Chapter 11: Multiple Regression

13. Chapter 11: Multiple Regression#

In Chapters 2 and 10, we studied methods for inference in the setting of a linear relationship between a quantitative response variable \(y\) and a single explanatory variable \(x\). In this chapter, we investigate situations in which multiple explanatory variables work together to explain, or predict, the response variable.

Here are some examples. See if you can identify the response and explanatory variables as well as determine whether each explanatory variable is quantitative or categorical.

Data for Multiple Regression

The data for a simple linear regression problem consist of \(n\) pairs of a response variable \(y\) and an explanatory variable \(x\). Because there are several explanatory variables in multiple regression, the notation needed to describe the data is more elaborate.

Each observation (or case) consists of a value for the response variable and for each of the explanatory variables. Call \(x_{ij}\) the value of the \(j\)th explanatory variable for the \(i\)th case. The data are then:

\[\begin{split}\begin{aligned} \text{Case 1:} & \quad (y_1, x_{11}, x_{12}, \ldots, x_{1p}) \\ \text{Case 2:} & \quad (y_2, x_{21}, x_{22}, \ldots, x_{2p}) \\ & \quad \vdots \\ \text{Case n:} & \quad (y_n, x_{n1}, x_{n2}, \ldots, x_{np}) \end{aligned}\end{split}\]

Here, \(n\) is the number of cases, and \(p\) is the number of explanatory variables.

Data are often entered into computer regression programs in this format. Each row is a case, and each column corresponds to a different variable.

Population Multiple Regression Equation

The simple linear regression model assumes that the mean of the response variable \(y\) depends on the explanatory variable \(x\) according to a linear equation:

\[\mu_y = \beta_0 + \beta_1 x\]

For any fixed value of \(x\), the response \(y\) varies Normally about this mean and has a standard deviation \(\sigma\) that is the same for all values of \(x\).

In the multiple regression setting, the response variable \(y\) depends on \(p\) explanatory variables, which we denote by \(x_1, x_2, \ldots, x_p\). The mean response depends on these variables according to the linear function:

\[\mu_y = \beta_0 + \beta_1 x_1 + \beta_2 x_2 + \cdots + \beta_p x_p\]

This expression is the population regression equation, and the observed values \(y\) vary about their means given by this equation.

------------------------------------

Continue the chapter on multiple regression from its last sentence with a few more paragraphs in the same style.

------------------------------------

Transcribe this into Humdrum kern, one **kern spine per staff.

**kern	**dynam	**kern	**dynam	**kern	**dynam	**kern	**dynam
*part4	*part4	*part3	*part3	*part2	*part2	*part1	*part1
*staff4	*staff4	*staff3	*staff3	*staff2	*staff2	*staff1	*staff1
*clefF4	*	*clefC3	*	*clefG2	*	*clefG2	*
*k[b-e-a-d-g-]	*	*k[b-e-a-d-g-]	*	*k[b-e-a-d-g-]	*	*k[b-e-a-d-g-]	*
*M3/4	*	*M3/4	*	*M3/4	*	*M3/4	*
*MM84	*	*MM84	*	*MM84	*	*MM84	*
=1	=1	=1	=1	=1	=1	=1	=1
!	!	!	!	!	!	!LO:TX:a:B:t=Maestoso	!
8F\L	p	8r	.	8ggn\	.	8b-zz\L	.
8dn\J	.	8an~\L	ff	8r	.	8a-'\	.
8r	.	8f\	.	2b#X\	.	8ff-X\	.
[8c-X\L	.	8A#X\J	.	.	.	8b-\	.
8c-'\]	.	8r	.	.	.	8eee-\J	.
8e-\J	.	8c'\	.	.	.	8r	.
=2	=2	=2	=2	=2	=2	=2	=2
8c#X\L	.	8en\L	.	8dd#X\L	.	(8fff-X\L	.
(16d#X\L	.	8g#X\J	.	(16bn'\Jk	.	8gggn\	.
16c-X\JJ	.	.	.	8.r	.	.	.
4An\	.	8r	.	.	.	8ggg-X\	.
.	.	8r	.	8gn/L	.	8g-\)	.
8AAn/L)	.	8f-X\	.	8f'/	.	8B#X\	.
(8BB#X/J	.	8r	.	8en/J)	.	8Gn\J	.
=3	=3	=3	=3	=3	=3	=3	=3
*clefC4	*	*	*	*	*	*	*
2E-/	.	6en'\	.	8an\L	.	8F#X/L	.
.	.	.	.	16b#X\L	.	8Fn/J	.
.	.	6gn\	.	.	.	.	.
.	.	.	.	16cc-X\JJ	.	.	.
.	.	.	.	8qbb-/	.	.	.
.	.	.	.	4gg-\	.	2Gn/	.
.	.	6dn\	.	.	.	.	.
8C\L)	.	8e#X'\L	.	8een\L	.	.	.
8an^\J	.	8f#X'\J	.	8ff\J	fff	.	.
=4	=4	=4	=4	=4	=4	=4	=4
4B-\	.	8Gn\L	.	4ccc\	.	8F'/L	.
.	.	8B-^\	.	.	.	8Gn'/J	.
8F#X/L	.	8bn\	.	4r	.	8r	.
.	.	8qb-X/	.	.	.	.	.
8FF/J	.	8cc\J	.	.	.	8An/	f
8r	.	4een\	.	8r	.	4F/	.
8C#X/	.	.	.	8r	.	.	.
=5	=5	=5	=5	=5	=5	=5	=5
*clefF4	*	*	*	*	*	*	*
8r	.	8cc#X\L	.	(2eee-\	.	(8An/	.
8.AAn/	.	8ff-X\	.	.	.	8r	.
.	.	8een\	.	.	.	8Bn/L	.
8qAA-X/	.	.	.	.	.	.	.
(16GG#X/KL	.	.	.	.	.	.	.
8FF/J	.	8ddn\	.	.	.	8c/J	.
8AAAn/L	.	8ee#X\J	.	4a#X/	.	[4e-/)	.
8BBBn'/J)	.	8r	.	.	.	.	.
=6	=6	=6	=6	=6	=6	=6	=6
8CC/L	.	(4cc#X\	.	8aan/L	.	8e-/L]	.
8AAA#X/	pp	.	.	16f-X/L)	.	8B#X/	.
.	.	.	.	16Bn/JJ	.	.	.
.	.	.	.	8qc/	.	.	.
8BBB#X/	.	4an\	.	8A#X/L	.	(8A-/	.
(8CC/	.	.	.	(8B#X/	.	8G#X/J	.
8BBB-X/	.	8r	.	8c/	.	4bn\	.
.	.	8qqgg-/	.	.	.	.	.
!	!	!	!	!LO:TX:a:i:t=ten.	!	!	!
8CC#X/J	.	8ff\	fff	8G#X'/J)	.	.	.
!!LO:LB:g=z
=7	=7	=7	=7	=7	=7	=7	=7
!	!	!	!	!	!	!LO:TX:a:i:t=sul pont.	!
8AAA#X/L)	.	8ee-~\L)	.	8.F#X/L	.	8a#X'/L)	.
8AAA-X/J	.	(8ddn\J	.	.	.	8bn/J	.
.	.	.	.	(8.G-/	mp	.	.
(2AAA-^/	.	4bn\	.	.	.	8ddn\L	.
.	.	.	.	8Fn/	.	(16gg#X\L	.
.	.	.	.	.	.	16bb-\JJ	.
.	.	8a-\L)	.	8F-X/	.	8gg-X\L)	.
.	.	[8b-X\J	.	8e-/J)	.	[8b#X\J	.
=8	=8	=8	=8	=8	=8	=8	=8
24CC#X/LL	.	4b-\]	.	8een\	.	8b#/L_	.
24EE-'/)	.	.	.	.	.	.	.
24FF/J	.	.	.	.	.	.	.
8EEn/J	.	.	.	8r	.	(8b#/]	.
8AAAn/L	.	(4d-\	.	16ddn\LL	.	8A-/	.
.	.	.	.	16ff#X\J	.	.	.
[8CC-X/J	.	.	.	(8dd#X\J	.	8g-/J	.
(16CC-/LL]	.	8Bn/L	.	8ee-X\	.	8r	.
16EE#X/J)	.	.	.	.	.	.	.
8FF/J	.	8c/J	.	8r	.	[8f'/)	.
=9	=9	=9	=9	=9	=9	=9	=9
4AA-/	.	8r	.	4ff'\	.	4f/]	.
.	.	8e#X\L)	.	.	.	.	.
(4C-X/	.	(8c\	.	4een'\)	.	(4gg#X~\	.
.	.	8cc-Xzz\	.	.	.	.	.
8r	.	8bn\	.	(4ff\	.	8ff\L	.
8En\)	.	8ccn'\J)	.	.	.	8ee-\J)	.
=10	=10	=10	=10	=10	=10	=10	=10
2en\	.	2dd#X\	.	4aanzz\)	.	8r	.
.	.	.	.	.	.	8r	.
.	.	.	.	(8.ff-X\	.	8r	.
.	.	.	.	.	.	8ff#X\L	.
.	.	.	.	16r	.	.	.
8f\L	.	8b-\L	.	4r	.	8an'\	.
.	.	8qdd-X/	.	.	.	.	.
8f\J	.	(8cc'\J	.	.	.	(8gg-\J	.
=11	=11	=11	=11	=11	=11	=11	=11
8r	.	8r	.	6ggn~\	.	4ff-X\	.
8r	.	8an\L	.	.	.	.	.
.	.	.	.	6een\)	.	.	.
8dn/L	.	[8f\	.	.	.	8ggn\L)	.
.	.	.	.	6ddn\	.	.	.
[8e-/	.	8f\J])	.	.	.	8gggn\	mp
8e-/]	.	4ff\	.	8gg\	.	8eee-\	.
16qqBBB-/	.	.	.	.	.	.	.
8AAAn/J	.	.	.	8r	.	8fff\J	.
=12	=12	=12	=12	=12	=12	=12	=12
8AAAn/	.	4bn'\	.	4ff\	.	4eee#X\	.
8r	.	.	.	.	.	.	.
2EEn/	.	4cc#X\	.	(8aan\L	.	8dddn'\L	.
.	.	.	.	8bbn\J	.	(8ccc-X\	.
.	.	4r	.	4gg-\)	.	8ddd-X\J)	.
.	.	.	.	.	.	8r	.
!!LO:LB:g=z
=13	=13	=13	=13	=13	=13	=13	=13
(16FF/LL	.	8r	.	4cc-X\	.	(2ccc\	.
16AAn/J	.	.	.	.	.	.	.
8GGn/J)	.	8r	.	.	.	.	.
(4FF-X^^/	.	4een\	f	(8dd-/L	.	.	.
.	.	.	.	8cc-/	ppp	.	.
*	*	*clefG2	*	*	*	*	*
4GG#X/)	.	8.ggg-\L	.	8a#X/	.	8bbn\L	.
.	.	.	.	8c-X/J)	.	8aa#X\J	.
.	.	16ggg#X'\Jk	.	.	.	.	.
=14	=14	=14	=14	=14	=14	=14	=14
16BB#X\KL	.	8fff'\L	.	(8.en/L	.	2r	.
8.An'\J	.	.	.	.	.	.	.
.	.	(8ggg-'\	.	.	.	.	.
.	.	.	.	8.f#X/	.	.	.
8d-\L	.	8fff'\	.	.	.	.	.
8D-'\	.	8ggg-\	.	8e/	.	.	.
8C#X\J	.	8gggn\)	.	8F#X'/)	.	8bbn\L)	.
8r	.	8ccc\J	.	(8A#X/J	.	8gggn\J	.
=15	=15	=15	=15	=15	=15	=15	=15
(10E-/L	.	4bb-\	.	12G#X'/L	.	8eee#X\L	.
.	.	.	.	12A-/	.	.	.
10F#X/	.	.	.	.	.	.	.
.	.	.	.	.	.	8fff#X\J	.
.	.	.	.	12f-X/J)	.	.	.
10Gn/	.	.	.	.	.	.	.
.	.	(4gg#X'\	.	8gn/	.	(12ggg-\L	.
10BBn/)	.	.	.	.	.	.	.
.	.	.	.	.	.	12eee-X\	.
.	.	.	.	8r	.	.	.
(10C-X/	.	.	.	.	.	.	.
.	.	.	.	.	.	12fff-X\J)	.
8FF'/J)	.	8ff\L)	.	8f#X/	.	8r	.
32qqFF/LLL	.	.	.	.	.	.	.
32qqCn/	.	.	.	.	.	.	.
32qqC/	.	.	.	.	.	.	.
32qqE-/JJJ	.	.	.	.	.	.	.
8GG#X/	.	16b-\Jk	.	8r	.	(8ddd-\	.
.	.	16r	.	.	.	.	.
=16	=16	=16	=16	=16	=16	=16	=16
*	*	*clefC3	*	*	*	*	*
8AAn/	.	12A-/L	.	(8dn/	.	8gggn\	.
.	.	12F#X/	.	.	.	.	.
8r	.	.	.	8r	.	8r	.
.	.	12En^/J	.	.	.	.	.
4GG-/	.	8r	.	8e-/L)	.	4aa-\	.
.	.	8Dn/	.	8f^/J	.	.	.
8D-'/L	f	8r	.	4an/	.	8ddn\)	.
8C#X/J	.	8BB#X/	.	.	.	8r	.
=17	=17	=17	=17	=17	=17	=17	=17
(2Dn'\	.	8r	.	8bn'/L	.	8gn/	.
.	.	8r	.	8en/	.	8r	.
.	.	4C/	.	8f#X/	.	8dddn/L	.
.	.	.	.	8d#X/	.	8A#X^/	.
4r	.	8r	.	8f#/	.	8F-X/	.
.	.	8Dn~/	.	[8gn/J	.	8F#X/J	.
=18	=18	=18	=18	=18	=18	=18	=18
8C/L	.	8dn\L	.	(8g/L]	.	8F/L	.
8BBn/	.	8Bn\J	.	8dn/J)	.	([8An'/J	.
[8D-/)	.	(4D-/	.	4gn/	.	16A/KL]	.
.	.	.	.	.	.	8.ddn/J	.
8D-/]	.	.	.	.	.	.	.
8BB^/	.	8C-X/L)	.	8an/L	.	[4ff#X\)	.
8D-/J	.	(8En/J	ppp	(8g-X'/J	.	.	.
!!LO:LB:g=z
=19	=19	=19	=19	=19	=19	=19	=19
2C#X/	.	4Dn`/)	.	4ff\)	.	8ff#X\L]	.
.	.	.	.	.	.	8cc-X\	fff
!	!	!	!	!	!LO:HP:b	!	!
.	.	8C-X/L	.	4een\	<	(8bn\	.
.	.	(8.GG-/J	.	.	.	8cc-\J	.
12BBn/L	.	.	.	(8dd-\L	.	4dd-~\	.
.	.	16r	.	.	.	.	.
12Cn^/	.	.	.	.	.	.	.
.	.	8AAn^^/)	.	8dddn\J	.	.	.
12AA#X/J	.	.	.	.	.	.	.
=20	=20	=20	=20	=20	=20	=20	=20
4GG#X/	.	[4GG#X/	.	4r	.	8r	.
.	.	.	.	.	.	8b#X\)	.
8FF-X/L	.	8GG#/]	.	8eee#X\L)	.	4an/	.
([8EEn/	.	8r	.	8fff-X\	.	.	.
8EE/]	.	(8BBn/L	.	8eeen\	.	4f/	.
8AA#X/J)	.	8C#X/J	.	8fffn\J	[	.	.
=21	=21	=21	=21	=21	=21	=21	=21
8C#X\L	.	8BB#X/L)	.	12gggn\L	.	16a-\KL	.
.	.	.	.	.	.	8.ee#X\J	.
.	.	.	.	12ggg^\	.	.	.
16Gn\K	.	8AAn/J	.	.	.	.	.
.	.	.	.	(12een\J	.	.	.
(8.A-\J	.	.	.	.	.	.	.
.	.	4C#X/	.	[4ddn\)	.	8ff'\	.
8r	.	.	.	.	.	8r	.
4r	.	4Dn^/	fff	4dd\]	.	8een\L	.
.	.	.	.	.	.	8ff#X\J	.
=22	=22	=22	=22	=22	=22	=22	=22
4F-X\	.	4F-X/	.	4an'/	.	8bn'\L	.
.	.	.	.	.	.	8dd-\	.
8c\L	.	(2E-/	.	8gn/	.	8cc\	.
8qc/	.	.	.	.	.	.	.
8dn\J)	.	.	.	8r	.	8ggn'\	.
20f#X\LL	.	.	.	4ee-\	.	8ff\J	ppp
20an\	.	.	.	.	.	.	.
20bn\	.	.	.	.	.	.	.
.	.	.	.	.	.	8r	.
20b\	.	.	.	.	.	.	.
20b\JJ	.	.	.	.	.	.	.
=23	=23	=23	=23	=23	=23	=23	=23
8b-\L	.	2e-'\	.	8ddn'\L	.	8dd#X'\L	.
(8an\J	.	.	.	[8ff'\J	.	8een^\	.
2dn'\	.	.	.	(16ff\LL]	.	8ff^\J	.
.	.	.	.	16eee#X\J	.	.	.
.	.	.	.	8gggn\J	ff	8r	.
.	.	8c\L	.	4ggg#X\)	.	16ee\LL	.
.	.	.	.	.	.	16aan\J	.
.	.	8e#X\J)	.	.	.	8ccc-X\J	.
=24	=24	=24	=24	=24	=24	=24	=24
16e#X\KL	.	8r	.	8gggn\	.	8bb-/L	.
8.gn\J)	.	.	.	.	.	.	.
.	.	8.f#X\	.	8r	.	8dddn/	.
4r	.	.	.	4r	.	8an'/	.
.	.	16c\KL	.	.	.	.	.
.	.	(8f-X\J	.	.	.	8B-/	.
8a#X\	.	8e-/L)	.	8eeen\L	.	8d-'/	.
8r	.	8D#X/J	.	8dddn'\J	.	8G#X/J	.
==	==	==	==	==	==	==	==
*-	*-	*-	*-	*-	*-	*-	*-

------------------------------------

**Final result**
As in simple linear regression, we can also think of this model in terms of subpopulations of responses. Each subpopulation corresponds to a particular set of values for all the explanatory variables \(x_1, x_2, \ldots, x_p\).

In each subpopulation, \(y\) varies Normally with a mean given by the population regression equation. The regression model assumes that the standard deviation \(\sigma\) of the responses is the same in all subpopulations.

13.1. The model and estimation#

Multiple Linear Regression Model

Similar to simple linear regression, we combine the population regression equation and the assumptions about how the observed \(y\) vary about their means to form the multiple linear regression model. The subpopulation means describe the FIT part of our conceptual model:

\[\text{DATA} = \text{FIT} + \text{RESIDUAL}.\]

The RESIDUAL part represents how observed \(y\) deviate from their means.

We reuse the notation \(\epsilon\) for the deviation of an individual observation from its subpopulation mean. These \(\epsilon_i\) are assumed to be Normally distributed with mean 0 and the same standard deviation \(\sigma\), regardless of the \(x\) values.

MULTIPLE LINEAR REGRESSION MODEL

The multiple linear regression model is:

\[y_i = \beta_0 + \beta_1 x_{i1} + \beta_2 x_{i2} + \cdots + \beta_p x_{ip} + \epsilon_i \quad \text{for } i = 1, 2, \ldots, n,\]

where the mean response is

\[\mu_y = \beta_0 + \beta_1 x_1 + \beta_2 x_2 + \cdots + \beta_p x_p.\]

This is the population regression equation. The errors \(\epsilon_i\) are independent, Normal(0, \(\sigma\)).

The parameters of the model are the regression coefficients \(\beta_0, \beta_1, \ldots, \beta_p\) and the model standard deviation \(\sigma\).

Interpretation of Multiple Regression Coefficients

The assumption that

\[\mu_y = \beta_0 + \beta_1 x_1 + \beta_2 x_2 + \cdots + \beta_p x_p\]

links each subpopulation mean to the regression coefficients.

Key points on interpretation:

\(\beta_0\) is the mean of \(y\) when all \(x\) variables are 0 (often not of direct interest).
Each \(\beta_j\) (for \(j \ge 1\)) resembles a slope only if the other \(x\) variables stay fixed.
If \(x\) variables are correlated, changes in one \(x\) may coincide with changes in others, complicating direct interpretation.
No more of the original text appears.